Antoine Mingrat était né à Grand-Lamps, petit village du Dauphiné, à quelques lieues de Saint-Quentin. Sa mère, dont le caractère était un mélange d'ambition et de fanatisme religieux, lui inspira de bonne heure le goût des choses matérielles du culte. Comme Mingrat aimait à primer sur tous ceux qui l'entouraient, et qu'il avait entendu sa mère parler avec déférence des gens d'église, il résolut de se vouer à l'état ecclésiastique; et son imagination, d'ailleurs active, ne s'occupa plus que du soin de s'en assurer les moyens.

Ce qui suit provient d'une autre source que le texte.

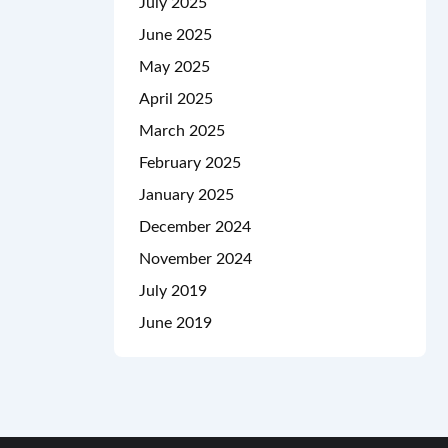
July 2025
June 2025
May 2025
April 2025
March 2025
February 2025
January 2025
December 2024
November 2024
July 2019
June 2019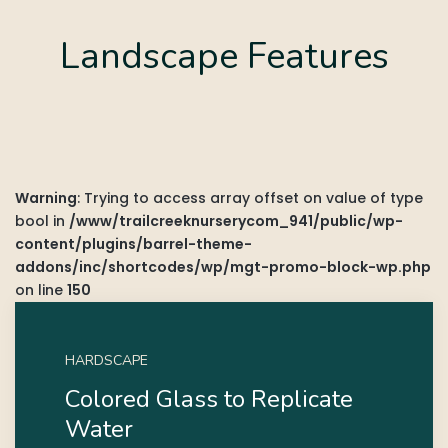
Landscape Features
Warning
: Trying to access array offset on value of type
bool in
/www/trailcreeknurserycom_941/public/wp-
content/plugins/barrel-theme-
addons/inc/shortcodes/wp/mgt-promo-block-wp.php
on line
150
HARDSCAPE
Colored Glass to Replicate
Water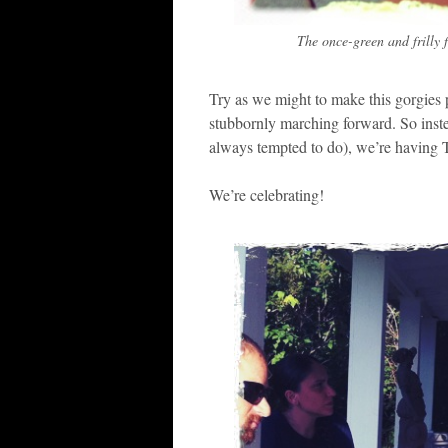
The once-green and frilly f
Try as we might to make this gorgies p
stubbornly marching forward. So ins
always tempted to do), we’re having
We’re celebrating!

Voici ce qu'on raconte à ce sujet. Un jour que son enthousiasme était porté au comble, il fit part de son projet à de jeunes filles, chez la mère desquelles madame Mingrat prenait des leçons d'accouchement, à Grenoble. Celles-ci s'offrirent de le tonsurer; il courba son front, et bientôt ses cheveux tombèrent sous les ciseaux. L'opération terminée, il vole chez sa mère; elle était absente. Il emploie cet instant à se composer un maintien doctoral, prend un livre et s'étudie à déclamer comme les prédicateurs qu'il entendait chaque jour. Il était dans cette attitude grotesque, lorsque sa mère rentra; il courut au-devant d'elle, et d'un air triomphant, lui montra sa tonsure. Madame Mingrat, étonnée, demanda la cause de ce qu'elle attribuait à un accident. «Ah! ma mère, répondit Antoine avec émotion, on m'a fait prêtre! Telle est la volonté du ciel.» A ces mots, sa mère, enflammée d'un saint courroux, vola chez les joyeuses tonsurières, qui s'étaient fait un jeu du désir du jeune Mingrat, les accabla d'invectives, cria au sacrilége, et sortit en disant que son fils n'était pas digne de recevoir les ordres. Revenue chez elle, vainement voulut-elle faire entendre à son fils que l'on n'avait fait qu'abuser de sa crédulité; Antoine s'obstina et lui jura que sa résolution était prise irrévocablement, que le ciel l'appelait à la prêtrise, et qu'il suivrait sa vocation en dépit de tous.